Dave Ormstedt, a specialist in public-charities ethics who works with the state attorney general's office in Hartford, Connecticut, calls the practice of extending de facto interest-free loans via Playhouse executive credit cards "highly questionable.... I can't think of any justification for it," says Ormstedt.
After considering a request to review Playhouse tax documents and other financial records, trustees said they would not allow New Times to independently confirm whether various types of executive income had been reported via IRS Forms 1099 or through W-2 statements. This decision, according to Playhouse board secretary Maurice Weiner, was based on an attorney's advice that disclosing such tax documents would be illegal. However, John Schnellmann, an IRS spokesman in Fort Lauderdale, says he knows "of no IRS law that would prohibit a private entity from releasing that kind of information." Board chairman Judith Weiser and finance committee chairman Stan Martin said they thought sharing financial information with the press risked setting a precedent other Miami arts institutions might feel compelled to follow.

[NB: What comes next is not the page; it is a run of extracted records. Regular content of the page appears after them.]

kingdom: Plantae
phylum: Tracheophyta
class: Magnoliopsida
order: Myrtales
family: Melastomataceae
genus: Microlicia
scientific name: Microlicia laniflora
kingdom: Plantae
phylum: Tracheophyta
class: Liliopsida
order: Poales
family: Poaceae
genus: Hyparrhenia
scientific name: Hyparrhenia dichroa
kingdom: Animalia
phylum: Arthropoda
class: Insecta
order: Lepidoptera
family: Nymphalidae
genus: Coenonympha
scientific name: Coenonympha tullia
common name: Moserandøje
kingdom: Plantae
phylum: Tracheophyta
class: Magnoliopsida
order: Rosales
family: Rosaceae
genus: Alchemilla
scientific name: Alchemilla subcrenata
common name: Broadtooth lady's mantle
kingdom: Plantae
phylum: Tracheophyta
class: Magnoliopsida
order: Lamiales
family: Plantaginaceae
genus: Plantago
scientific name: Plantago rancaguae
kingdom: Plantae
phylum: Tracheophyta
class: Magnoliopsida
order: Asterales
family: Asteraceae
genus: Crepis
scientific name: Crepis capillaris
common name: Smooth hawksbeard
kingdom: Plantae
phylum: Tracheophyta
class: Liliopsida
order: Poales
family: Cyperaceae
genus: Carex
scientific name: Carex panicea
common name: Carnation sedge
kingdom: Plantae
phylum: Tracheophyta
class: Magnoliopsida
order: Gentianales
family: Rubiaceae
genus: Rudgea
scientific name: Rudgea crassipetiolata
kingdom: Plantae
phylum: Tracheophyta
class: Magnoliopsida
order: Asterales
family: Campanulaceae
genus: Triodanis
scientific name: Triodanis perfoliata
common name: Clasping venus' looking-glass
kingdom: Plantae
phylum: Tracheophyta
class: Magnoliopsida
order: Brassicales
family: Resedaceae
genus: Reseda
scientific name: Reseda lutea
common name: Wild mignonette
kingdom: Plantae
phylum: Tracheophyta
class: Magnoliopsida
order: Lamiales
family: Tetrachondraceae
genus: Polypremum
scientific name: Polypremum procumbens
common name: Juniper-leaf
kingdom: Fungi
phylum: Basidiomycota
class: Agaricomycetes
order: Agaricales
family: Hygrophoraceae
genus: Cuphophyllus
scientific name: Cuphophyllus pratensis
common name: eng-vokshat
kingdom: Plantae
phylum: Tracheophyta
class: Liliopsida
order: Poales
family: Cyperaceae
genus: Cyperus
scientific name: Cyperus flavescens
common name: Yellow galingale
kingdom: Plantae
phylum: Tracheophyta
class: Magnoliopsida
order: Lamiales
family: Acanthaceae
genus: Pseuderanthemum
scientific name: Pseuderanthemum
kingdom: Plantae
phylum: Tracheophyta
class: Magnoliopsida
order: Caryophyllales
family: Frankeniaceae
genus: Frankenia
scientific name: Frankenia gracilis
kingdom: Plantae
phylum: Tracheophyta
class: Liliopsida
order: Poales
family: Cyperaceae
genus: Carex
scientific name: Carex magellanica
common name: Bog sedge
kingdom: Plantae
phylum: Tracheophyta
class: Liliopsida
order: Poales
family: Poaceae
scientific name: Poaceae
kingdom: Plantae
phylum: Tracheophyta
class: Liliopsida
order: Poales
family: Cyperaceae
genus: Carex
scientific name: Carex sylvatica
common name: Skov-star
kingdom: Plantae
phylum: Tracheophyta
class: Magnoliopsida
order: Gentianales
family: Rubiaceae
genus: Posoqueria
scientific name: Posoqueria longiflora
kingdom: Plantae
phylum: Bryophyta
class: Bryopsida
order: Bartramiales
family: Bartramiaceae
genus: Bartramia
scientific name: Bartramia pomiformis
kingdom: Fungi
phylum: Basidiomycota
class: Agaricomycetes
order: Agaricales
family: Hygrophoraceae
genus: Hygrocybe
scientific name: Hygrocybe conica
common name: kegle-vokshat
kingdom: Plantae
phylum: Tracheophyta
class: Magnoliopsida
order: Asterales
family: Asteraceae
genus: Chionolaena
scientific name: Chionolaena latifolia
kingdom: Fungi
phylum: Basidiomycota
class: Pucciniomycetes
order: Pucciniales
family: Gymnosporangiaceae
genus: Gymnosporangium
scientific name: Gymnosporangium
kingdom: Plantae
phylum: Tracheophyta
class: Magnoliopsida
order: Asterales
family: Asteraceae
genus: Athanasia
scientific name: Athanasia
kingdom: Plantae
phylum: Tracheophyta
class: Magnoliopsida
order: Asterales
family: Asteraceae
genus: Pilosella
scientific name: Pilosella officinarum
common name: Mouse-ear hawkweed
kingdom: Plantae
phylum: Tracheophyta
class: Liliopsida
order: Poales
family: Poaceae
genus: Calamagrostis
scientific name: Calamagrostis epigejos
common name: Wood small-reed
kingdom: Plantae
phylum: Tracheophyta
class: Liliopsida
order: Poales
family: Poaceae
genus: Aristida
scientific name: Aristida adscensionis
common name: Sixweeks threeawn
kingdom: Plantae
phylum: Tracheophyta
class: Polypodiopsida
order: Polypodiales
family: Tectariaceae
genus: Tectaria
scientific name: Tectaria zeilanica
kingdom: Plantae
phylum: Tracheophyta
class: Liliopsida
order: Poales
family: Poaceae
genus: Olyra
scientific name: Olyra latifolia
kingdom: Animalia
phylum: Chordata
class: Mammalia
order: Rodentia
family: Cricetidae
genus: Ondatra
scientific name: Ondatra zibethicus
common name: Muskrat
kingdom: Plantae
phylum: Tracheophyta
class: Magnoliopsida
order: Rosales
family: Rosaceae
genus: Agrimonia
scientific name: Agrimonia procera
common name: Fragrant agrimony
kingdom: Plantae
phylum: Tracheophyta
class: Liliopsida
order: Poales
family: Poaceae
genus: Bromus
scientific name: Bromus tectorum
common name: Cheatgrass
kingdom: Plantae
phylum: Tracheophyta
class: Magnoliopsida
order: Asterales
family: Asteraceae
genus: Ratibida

Playhouse trustees did volunteer to conduct their own review of executive-income reporting practices, and also to examine several incidents in which Mittelman, Bock, Delgado, and associate producer Lynne Peyser appeared to have used Playhouse funds for personal expenditures or received interest-free cash loans from Playhouse accounts. A written response issued by the board on March 2 contradicts the statements of former Playhouse business office employees, and claims that ancillary executive income such as housing and transportation allowances, bonuses, and consulting fees were in fact properly reported to the IRS. But the response failed to address most of the time period in question, the years from 1985 to 1989. Trustees were willing to produce limited financial information for the past two years only - a period during which, by the trustees' own acknowledgement, a new manager had been hired to reorganize the business office.